Читаем Антология ивритской литературы. Еврейская литература XIX-XX веков в русских переводах полностью

Пышные луга открывались тут из окна, и со скамьи, на которую ее усаживали, могла она краешком глаза видеть этот зеленый простор, широкую даль, то безмерное спокойствие, что вовсе не соответствует метаниям человеческой души и ее мукам.

Озерца в пойме, казавшиеся отсюда такими неподвижными, полоски огородов, шелк небес над ними и одинокая липа рядом, которая одним своим видом должна ободрять сердца — ведь не раз, надо полагать, налетали на нее, в ее одиночестве, свирепые бури, и несмотря на это — вот, устояла она и высится величаво.

Мама, при виде выражения задумчивости, которое принимает лицо женщины, исчезает. Место, где человек отдается ощущениям своего сердца, свято, — полагает она, — нельзя оставаться тут подле него.

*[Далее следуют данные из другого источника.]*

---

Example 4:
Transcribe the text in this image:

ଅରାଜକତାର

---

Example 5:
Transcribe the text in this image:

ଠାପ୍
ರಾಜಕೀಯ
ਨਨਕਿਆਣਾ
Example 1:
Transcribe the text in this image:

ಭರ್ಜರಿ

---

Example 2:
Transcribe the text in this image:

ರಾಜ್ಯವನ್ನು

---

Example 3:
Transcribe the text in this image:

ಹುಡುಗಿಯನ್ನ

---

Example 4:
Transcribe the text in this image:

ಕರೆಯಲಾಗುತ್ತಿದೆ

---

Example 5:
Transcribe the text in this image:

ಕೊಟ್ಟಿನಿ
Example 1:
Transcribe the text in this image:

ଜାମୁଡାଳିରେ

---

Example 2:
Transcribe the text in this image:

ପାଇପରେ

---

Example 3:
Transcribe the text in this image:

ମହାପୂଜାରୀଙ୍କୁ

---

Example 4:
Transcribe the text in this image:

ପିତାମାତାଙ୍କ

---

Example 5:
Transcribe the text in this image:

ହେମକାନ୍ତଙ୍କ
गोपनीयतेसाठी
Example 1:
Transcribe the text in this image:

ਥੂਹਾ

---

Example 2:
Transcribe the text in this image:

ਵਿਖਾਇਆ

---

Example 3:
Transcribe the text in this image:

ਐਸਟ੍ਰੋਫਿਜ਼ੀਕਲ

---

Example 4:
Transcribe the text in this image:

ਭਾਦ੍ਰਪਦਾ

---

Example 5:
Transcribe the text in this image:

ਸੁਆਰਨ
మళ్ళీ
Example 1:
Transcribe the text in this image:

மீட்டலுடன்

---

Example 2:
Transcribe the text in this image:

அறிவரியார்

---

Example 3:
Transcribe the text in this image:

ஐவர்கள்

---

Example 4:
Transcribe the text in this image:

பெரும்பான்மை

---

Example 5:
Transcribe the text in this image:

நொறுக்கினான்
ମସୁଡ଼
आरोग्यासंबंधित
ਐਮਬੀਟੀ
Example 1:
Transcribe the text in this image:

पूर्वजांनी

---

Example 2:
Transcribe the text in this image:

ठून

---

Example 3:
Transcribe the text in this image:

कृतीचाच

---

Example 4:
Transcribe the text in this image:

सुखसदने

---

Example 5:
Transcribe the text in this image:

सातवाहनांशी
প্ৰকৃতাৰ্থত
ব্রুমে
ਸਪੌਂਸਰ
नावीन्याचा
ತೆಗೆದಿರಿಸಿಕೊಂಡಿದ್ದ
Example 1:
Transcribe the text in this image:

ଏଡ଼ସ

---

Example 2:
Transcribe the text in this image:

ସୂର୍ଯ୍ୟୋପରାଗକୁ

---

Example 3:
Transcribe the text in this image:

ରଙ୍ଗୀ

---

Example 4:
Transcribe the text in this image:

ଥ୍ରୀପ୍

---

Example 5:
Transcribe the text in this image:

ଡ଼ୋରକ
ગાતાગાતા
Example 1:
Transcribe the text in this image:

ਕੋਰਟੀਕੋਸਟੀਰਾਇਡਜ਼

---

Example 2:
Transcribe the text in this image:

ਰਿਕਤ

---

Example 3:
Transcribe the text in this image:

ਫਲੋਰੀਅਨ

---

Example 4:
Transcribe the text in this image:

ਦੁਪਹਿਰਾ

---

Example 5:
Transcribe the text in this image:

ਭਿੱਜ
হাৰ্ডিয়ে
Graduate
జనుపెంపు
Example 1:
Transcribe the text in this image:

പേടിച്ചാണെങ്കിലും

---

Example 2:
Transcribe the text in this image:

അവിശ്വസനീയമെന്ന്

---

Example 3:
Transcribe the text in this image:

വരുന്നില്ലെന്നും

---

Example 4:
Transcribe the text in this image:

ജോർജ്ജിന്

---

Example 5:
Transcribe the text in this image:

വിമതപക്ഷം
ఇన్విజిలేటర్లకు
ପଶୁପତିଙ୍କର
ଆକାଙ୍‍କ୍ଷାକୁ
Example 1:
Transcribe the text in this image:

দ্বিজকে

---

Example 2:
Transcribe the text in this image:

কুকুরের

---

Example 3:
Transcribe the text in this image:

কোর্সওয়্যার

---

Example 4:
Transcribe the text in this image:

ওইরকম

Но вот нарушена там, за перегородкой, тишина, настал роковой час, тяжкий своей ответственностью и непоправимостью приговора. Текст, написанный печатным еврейским шрифтом, зачитан по слогам, свидетели удостоверяют свои подписи, муж, в присутствии миньяна — десяти взрослых мужчин, — вручает жене разводное свидетельство, разъясняя еще и устно во всех подробностях, что отныне отлучена она от него, разомкнулось связывающее их кольцо, разбиты супружеские узы, исторгнута она, отделена. Она еще некоторое время стоит, покачиваясь, не в силах сдвинуться с места, но наконец выходит.

Моя мама, если это случалось в поздний вечерний час, переставляла на подоконник керосиновую лампу, но полоска света, падавшая из окна, оставалась пуста. Женщина погружалась во тьму и оказывалась проглоченной ею.


А потом следовало и продолжение.

Соседки — из чувства милосердия или оттого, что неспокойно им делалось вдруг за их собственный дом, — решали хоть чем-то помочь разводке. Покупали ей какую-то галантерею или снедь, чтобы перепродавала после на рынке, но той уже не было воскрешения.

Опускались у нее руки и не могла она более поддерживать дом, из-под которого вынули главную опору. Заброшенность и запустение устанавливалось во всем: возле обеденного стола по субботам и праздникам, возле постели больного ребенка, даже на завалинке, где бывало коротали прохладные летние вечера.

Неспокойны были и ее сны: вспыхивали в них вдруг искры того прежнего света, и прошлое вламывалось не спросись:

Его ласковый взгляд сквозь оконное стекло — в тот час, когда она возвращается с рынка… Вместе купают они ребенка, теплый пар подымается от корыта с водой, ее плечо касается его плеча… Тревога в его голосе при звуке ее вздоха или болезненного стона…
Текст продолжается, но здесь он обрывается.